Instructions to follow: Repeat the data below exactly, dropping any pictures it holds.

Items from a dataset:
* * * * * * * * *

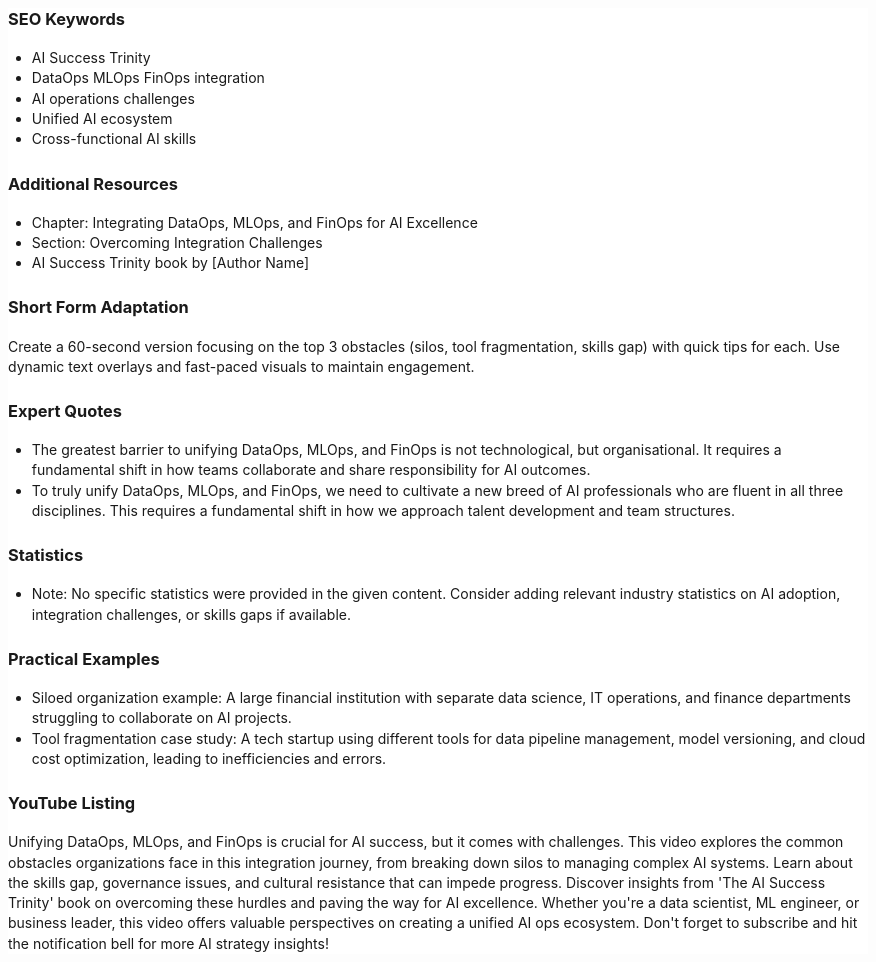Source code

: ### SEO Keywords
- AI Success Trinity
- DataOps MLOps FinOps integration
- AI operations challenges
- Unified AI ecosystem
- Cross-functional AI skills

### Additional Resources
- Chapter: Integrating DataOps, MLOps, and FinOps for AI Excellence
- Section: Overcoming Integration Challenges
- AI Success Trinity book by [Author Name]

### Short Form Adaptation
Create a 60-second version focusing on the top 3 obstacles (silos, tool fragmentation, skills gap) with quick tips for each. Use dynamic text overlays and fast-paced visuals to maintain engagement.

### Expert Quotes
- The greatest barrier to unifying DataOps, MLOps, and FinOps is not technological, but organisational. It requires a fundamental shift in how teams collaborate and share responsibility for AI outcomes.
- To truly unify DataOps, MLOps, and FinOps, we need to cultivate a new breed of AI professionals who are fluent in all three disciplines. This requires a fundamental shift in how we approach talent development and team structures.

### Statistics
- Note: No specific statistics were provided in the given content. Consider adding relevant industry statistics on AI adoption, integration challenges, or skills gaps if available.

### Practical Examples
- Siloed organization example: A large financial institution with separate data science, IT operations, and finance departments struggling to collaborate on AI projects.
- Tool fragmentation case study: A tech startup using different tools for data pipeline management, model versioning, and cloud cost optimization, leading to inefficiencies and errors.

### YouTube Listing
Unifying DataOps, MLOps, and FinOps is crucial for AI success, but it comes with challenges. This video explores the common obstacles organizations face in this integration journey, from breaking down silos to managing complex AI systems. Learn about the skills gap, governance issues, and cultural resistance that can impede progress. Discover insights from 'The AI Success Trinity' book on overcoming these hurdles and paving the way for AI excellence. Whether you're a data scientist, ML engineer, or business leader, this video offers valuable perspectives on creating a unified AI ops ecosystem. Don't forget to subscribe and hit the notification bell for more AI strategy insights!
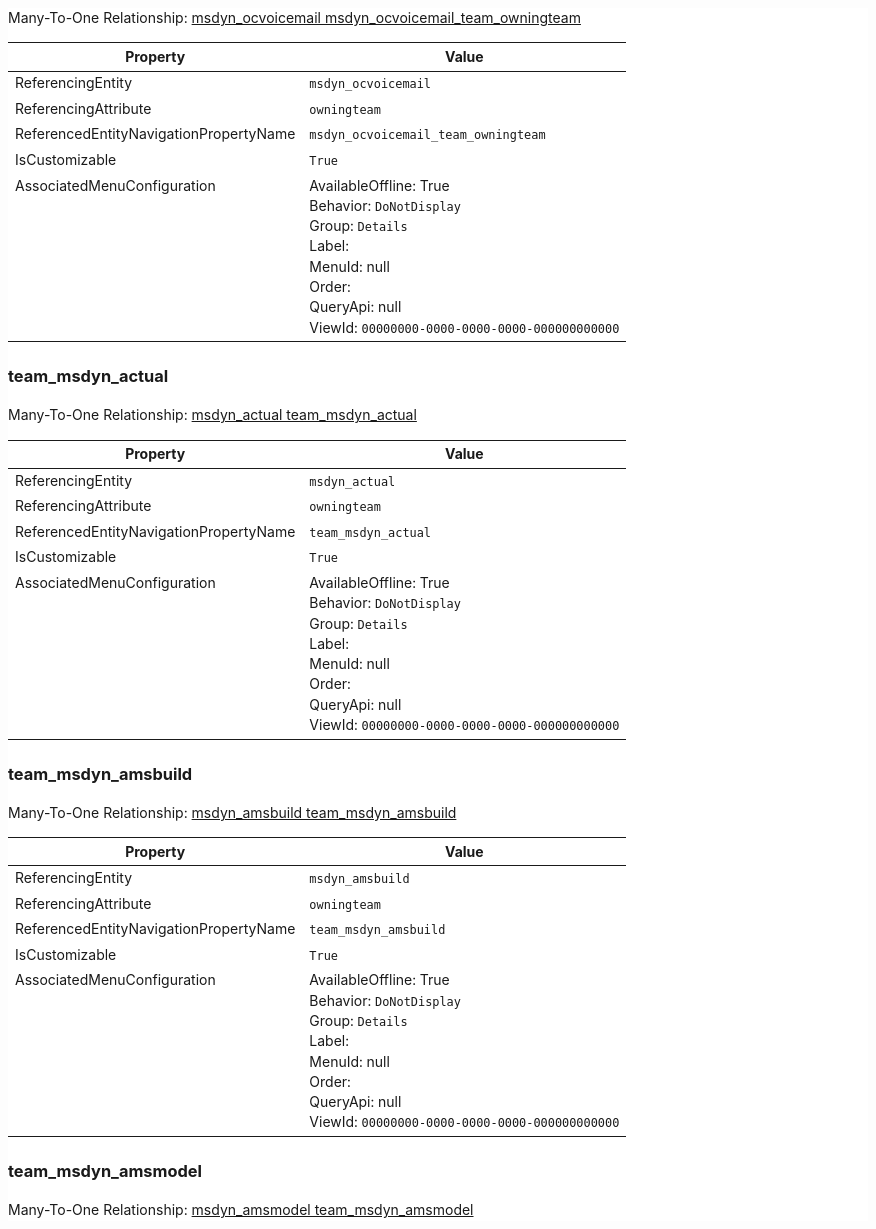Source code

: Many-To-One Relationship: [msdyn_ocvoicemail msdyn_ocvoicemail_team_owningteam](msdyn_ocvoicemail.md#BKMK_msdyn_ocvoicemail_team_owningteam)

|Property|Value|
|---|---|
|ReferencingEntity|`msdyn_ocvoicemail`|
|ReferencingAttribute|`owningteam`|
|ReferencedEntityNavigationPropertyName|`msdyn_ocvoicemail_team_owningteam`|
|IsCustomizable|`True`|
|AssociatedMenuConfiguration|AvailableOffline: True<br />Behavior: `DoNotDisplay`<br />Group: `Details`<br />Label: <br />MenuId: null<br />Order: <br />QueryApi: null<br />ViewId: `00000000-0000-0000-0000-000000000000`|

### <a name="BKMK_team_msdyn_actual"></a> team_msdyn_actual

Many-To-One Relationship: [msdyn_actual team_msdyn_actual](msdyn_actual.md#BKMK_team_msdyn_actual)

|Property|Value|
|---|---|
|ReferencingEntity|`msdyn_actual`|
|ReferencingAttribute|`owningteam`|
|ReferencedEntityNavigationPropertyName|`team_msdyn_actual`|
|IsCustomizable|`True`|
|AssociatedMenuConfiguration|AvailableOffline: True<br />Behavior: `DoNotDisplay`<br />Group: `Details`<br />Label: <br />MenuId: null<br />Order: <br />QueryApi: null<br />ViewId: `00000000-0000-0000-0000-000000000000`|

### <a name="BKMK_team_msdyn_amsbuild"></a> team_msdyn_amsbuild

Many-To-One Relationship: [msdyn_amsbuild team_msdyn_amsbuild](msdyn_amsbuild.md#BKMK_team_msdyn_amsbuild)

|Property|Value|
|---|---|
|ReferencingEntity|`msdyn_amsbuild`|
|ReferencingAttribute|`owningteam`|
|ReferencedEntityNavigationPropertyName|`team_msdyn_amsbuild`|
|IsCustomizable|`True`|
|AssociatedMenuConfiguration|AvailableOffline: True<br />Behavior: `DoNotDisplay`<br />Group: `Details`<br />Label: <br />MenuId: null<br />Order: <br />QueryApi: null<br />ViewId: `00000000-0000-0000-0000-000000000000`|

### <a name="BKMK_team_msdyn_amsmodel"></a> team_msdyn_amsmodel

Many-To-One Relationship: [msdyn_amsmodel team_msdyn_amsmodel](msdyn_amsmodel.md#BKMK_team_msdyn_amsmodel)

* * * * * * * * *

Written response:
Source code

: ### SEO Keywords
- AI Success Trinity
- DataOps MLOps FinOps integration
- AI operations challenges
- Unified AI ecosystem
- Cross-functional AI skills

### Additional Resources
- Chapter: Integrating DataOps, MLOps, and FinOps for AI Excellence
- Section: Overcoming Integration Challenges
- AI Success Trinity book by [Author Name]

### Short Form Adaptation
Create a 60-second version focusing on the top 3 obstacles (silos, tool fragmentation, skills gap) with quick tips for each. Use dynamic text overlays and fast-paced visuals to maintain engagement.

### Expert Quotes
- The greatest barrier to unifying DataOps, MLOps, and FinOps is not technological, but organisational. It requires a fundamental shift in how teams collaborate and share responsibility for AI outcomes.
- To truly unify DataOps, MLOps, and FinOps, we need to cultivate a new breed of AI professionals who are fluent in all three disciplines. This requires a fundamental shift in how we approach talent development and team structures.

### Statistics
- Note: No specific statistics were provided in the given content. Consider adding relevant industry statistics on AI adoption, integration challenges, or skills gaps if available.

### Practical Examples
- Siloed organization example: A large financial institution with separate data science, IT operations, and finance departments struggling to collaborate on AI projects.
- Tool fragmentation case study: A tech startup using different tools for data pipeline management, model versioning, and cloud cost optimization, leading to inefficiencies and errors.

### YouTube Listing
Unifying DataOps, MLOps, and FinOps is crucial for AI success, but it comes with challenges. This video explores the common obstacles organizations face in this integration journey, from breaking down silos to managing complex AI systems. Learn about the skills gap, governance issues, and cultural resistance that can impede progress. Discover insights from 'The AI Success Trinity' book on overcoming these hurdles and paving the way for AI excellence. Whether you're a data scientist, ML engineer, or business leader, this video offers valuable perspectives on creating a unified AI ops ecosystem. Don't forget to subscribe and hit the notification bell for more AI strategy insights!
Source code

: Many-To-One Relationship: [msdyn_ocvoicemail msdyn_ocvoicemail_team_owningteam](msdyn_ocvoicemail.md#BKMK_msdyn_ocvoicemail_team_owningteam)

|Property|Value|
|---|---|
|ReferencingEntity|`msdyn_ocvoicemail`|
|ReferencingAttribute|`owningteam`|
|ReferencedEntityNavigationPropertyName|`msdyn_ocvoicemail_team_owningteam`|
|IsCustomizable|`True`|
|AssociatedMenuConfiguration|AvailableOffline: True<br />Behavior: `DoNotDisplay`<br />Group: `Details`<br />Label: <br />MenuId: null<br />Order: <br />QueryApi: null<br />ViewId: `00000000-0000-0000-0000-000000000000`|

### <a name="BKMK_team_msdyn_actual"></a> team_msdyn_actual

Many-To-One Relationship: [msdyn_actual team_msdyn_actual](msdyn_actual.md#BKMK_team_msdyn_actual)

|Property|Value|
|---|---|
|ReferencingEntity|`msdyn_actual`|
|ReferencingAttribute|`owningteam`|
|ReferencedEntityNavigationPropertyName|`team_msdyn_actual`|
|IsCustomizable|`True`|
|AssociatedMenuConfiguration|AvailableOffline: True<br />Behavior: `DoNotDisplay`<br />Group: `Details`<br />Label: <br />MenuId: null<br />Order: <br />QueryApi: null<br />ViewId: `00000000-0000-0000-0000-000000000000`|

### <a name="BKMK_team_msdyn_amsbuild"></a> team_msdyn_amsbuild

Many-To-One Relationship: [msdyn_amsbuild team_msdyn_amsbuild](msdyn_amsbuild.md#BKMK_team_msdyn_amsbuild)

|Property|Value|
|---|---|
|ReferencingEntity|`msdyn_amsbuild`|
|ReferencingAttribute|`owningteam`|
|ReferencedEntityNavigationPropertyName|`team_msdyn_amsbuild`|
|IsCustomizable|`True`|
|AssociatedMenuConfiguration|AvailableOffline: True<br />Behavior: `DoNotDisplay`<br />Group: `Details`<br />Label: <br />MenuId: null<br />Order: <br />QueryApi: null<br />ViewId: `00000000-0000-0000-0000-000000000000`|

### <a name="BKMK_team_msdyn_amsmodel"></a> team_msdyn_amsmodel

Many-To-One Relationship: [msdyn_amsmodel team_msdyn_amsmodel](msdyn_amsmodel.md#BKMK_team_msdyn_amsmodel)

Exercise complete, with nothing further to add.